Unique GPS system onboard airplanes to precisely monitor bad weather

Written By Unknown on Rabu, 19 Maret 2014 | 22.10

LONDON: GPS on-board airplanes will now help detect precise conditions in the atmosphere and better predict weather conditions and improve hurricane forecasting across the globe.

Current measurement systems that use GPS satellite signals as a source to probe the atmosphere rely on GPS receivers that are fixed to ground and can't measure over the ocean or they rely on GPS receivers that are also on satellites that are expensive to launch and only occasionally measure in regions near storms.

The new system, led by Scripps Institution of Oceanography geophysicist Jennifer Haase and her colleagues captures detailed meteorological readings at different elevations at targeted areas of interest, such as over the Atlantic Ocean in regions where hurricanes might develop.

A paper published on Wednesday details a 2010 flight campaign aboard NSF aircraft and subsequent data analysis that demonstrated for the first time that atmospheric information could be captured by an airborne GPS device.
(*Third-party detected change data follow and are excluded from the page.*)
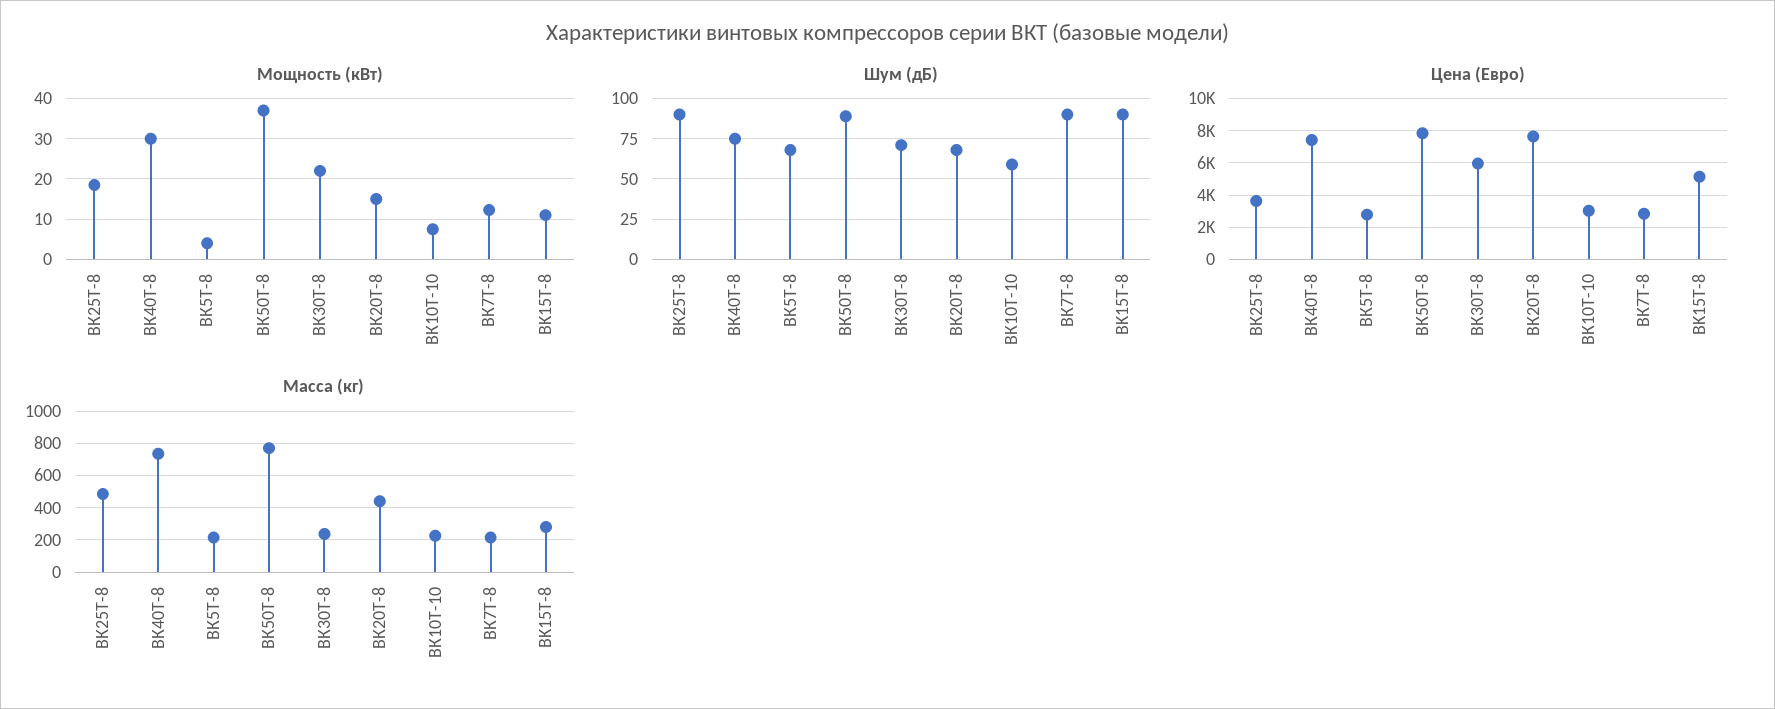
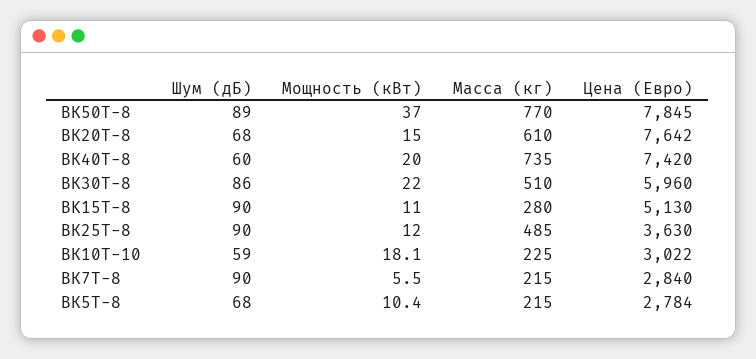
Мощность (кВт), ВК25Т-8: 18 -> 12
Мощность (кВт), ВК40Т-8: 30 -> 20
Мощность (кВт), ВК5Т-8: 4 -> 10.4
Мощность (кВт), ВК10Т-10: 8 -> 18.1
Мощность (кВт), ВК7Т-8: 12 -> 5.5
Шум (дБ), ВК40Т-8: 75 -> 60
Шум (дБ), ВК30Т-8: 70 -> 86
Масса (кг), ВК30Т-8: 250 -> 510
Масса (кг), ВК20Т-8: 450 -> 610

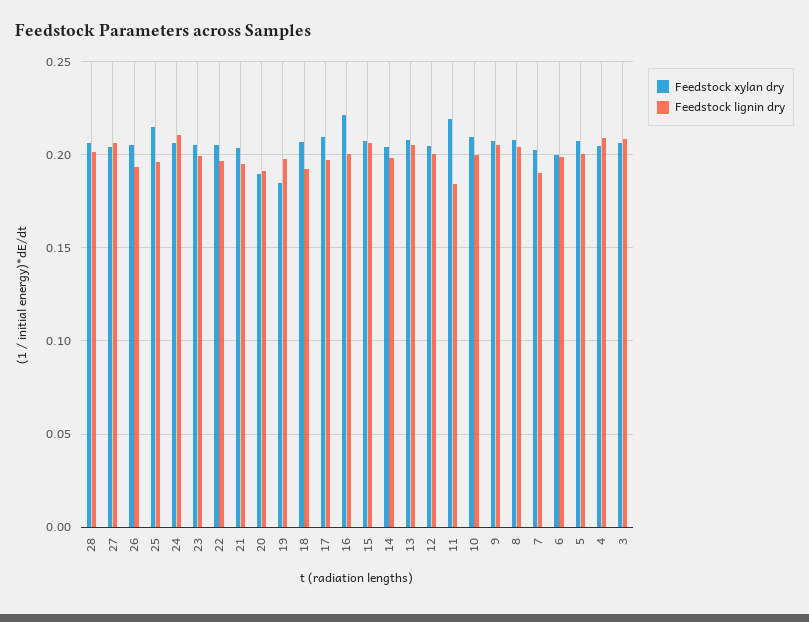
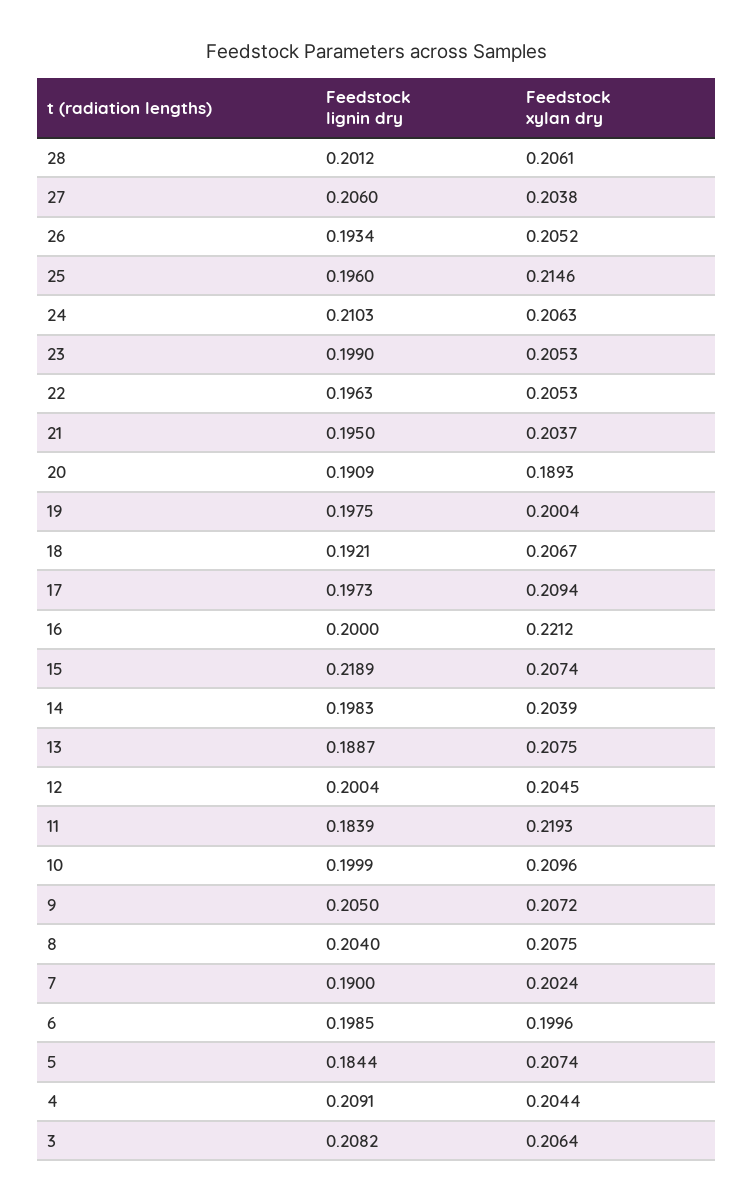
Feedstock xylan dry, 19: 0.185 -> 0.2004
Feedstock lignin dry, 15: 0.205 -> 0.2189
Feedstock lignin dry, 13: 0.205 -> 0.1887
Feedstock lignin dry, 5: 0.2 -> 0.1844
The instrumentation, which the scientists labelled "GISMOS" (Global Navigation Satellite System Instrument System for Multistatic and Occultation Sensing), increased the number of atmospheric profiles for studying the evolution of tropical storms by more than 50%.

GPS technology has broadly advanced science and society's ability to pinpoint precise information, from driving directions to tracking ground motions during earthquakes. A new technique led by a researcher at Scripps Institution of Oceanography at UC San Diego stands to improve weather models and hurricane forecasting by detecting through a new GPS system aboard airplanes.

The first demonstration of the technique is pushing towards a goal of broadly implementing the technology in the near future on commercial aircraft.

"This field campaign demonstrated the potential for creating an entirely new operational atmospheric observing system for precise moisture profiling from commercial aircraft," said Haase from the Ida M Green Institute of Physics and Planetary Physics (IGPP) at Scripps. "Having dense, detailed information about the vertical moisture distribution close to the storms is an important advancement, so if you put this information into a weather model it will actually have an impact and improve the forecast."

"These are exciting results, especially given the complications involved in working from an airplane," says Eric DeWeaver, program director in the National Science Foundation's (NSF) Division of Atmospheric and Geospace Sciences.

"Satellite-based measurements are now regularly used for weather forecasting and have a big impact, but airplanes can go beyond satellites in making observations that are targeted right where you want them."

"We're looking at how moisture evolves so when we see tropical waves moving across the Atlantic, we can learn more about which one is going to turn into a hurricane," said Haase. "So being able to look at what happens in these events at the early stages will give us a lot longer lead time for hurricane warnings."

"This is another case where the effective use of GPS has the potential to improve the forecast and therefore save lives," said Richard Anthes, president emeritus of the University Corporation for Atmospheric Research, which currently runs the satellite based GPS measurements system called COSMIC (Constellation Observing System for Meteorology, Ionosphere, and Climate).

While the current GISMOS design occupies a refrigerator's worth of space, Haase and her colleagues are working to miniaturize the technology to shoe box size.

From there, the system can more feasibly fit onto commercial aircraft, with hundreds of daily flights and a potential flood of new atmospheric data to greatly improve hurricane forecasting and weather models.

The technology also could improve interpretation of long-term climate models by advancing scientists'understanding of factors such as the moisture conditions that are favorable for hurricane development.